Zum Hauptinhalt springen

Die Bevölkerung als Souverän

Im Wortlaut von Halina Wawzyniak,

Halina Wawzyniak über die halbdirekte Demokratie der Schweiz





Die Schweizer Bürgerinnen und Bürger haben kürzlich mit einer Volksabstimmung dafür gesorgt, dass die Exzesse der Manager bei Gehältern und Boni beschränkt werden können. Wäre das auch in Deutschland denkbar?

Die Schweizer Bürgerinnen und Bürger haben in der Volksabstimmung entschieden, dass die Aufsichtsräte jährlich die Gehälter von Managern und Boni entscheiden. Eine solche Abstimmung wäre in Deutschland derzeit nicht möglich, weil es immer noch keine Volksinitiativen, Volksbegehren und Volksentscheide in Deutschland gibt. Damit dies anders wird hat DIE LINKE in dieser Legislaturperiode den Gesetzentwurf zur Einführung der dreistufigen Volksgesetzgebung (Drs. 17/1199) eingebracht, der aber im Bundestag keine Mehrheit fand.

Wie unterscheiden sich Schweizer Verfahren direkter Demokratie von denen in Deutschland?

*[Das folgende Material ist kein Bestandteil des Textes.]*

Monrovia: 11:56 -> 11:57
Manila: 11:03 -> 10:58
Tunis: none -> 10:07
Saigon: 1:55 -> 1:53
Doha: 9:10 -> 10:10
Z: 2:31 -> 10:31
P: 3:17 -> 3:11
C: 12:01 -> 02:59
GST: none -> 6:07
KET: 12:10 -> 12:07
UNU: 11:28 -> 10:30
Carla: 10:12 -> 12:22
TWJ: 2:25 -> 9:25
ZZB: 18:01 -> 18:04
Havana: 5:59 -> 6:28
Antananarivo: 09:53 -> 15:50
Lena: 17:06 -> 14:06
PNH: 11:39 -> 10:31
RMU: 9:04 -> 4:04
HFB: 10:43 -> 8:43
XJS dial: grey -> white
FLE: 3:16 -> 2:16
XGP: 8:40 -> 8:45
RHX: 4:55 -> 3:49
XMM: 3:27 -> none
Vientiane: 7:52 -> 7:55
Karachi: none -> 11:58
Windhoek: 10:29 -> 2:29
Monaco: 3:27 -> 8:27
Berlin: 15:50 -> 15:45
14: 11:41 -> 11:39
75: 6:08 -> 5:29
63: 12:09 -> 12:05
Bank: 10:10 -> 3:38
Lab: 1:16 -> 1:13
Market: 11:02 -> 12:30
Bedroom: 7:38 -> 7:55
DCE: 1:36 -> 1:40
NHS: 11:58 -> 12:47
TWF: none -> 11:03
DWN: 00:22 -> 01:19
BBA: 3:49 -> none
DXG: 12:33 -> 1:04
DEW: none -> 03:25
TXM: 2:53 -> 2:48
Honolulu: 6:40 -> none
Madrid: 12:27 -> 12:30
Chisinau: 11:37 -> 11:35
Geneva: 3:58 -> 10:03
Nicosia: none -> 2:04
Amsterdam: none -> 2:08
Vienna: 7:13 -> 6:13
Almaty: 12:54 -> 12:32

Die Schweizer Bürgerinnen und Bürger haben die Möglichkeiten direkter Demokratie auf Gemeinde-, Kantons- und Bundesebene. In Deutschland gibt es die Möglichkeit direktdemokratischer Einflussnahme auf Bundesebene nicht. Im Regelfall sind in Deutschland auf der Länder- und Gemeindeebene Mindestbeteiligungsquoren vorgesehen, in der Schweiz nicht. Insbesondere gibt es in der Schweiz auch nicht den sogenannten Haushaltsvorbehalt, das heißt Ausschluss der direktdemokratischen Einflussnahme, sobald es um das Geld geht.

Wie bindend sind Volksabstimmungen in der Schweiz?

Die Entscheidungen sind bindend, was aber an der Ausgestaltung der direkten Demokratie in der Schweiz liegt. Jedes Gesetz kann Gegenstand eines Referendums sein, ebenso Verfassungsänderungen.

Warum konnten sich Verfahren direkter Demokratie in der Schweiz als selbstverständlicher Teil der Demokratie entwickeln, während in Deutschland die repräsentative Demokratie hochgehalten wird?

Die Schweiz hat ein anderes Verständnis des Verhältnisses von Bürger und Staat. Dort ist es eine Selbstverständlichkeit, dass die Bevölkerung der Souverän ist. In Deutschland herrscht ein Staatsverständnis vor, nach welchem der/die Parlamentarier über der Bevölkerung stehen.

Was sind die Vorteile des schweizerischen Modells?

Das Schweizer Modell legt die klare Verantwortlichkeit für Entscheidungen in die Hände der Bevölkerung. Dies führt dazu, dass auch die Verantwortlichkeiten klar benannt sind. Außerdem führt dieses Modell dazu, dass der aus Deutschland bekannte Gegensatz zwischen Opposition und Regierung im Parlament so nicht besteht, also tatsächlich im Parlament um Mehrheiten gerungen wird und nicht die Mehrheitsfraktion lediglich zum Gehilfen der Regierung degradiert wird.

Was spricht dagegen?

Es spricht eigentlich nichts gegen das Schweizer Modell. Allerdings müssten zur Wahrung der Chancengleichheit auch in direktdemokratischen Prozessen klare Regelungen aufgestellt werden, wie eine Finanzierung von direktdemokratischen Kampagnen erfolgt und was diesbezüglich nicht erlaubt ist. Andernfalls droht die Gefahr, dass finanzstarke Lobbygruppen so ihre Interessen durchsetzen.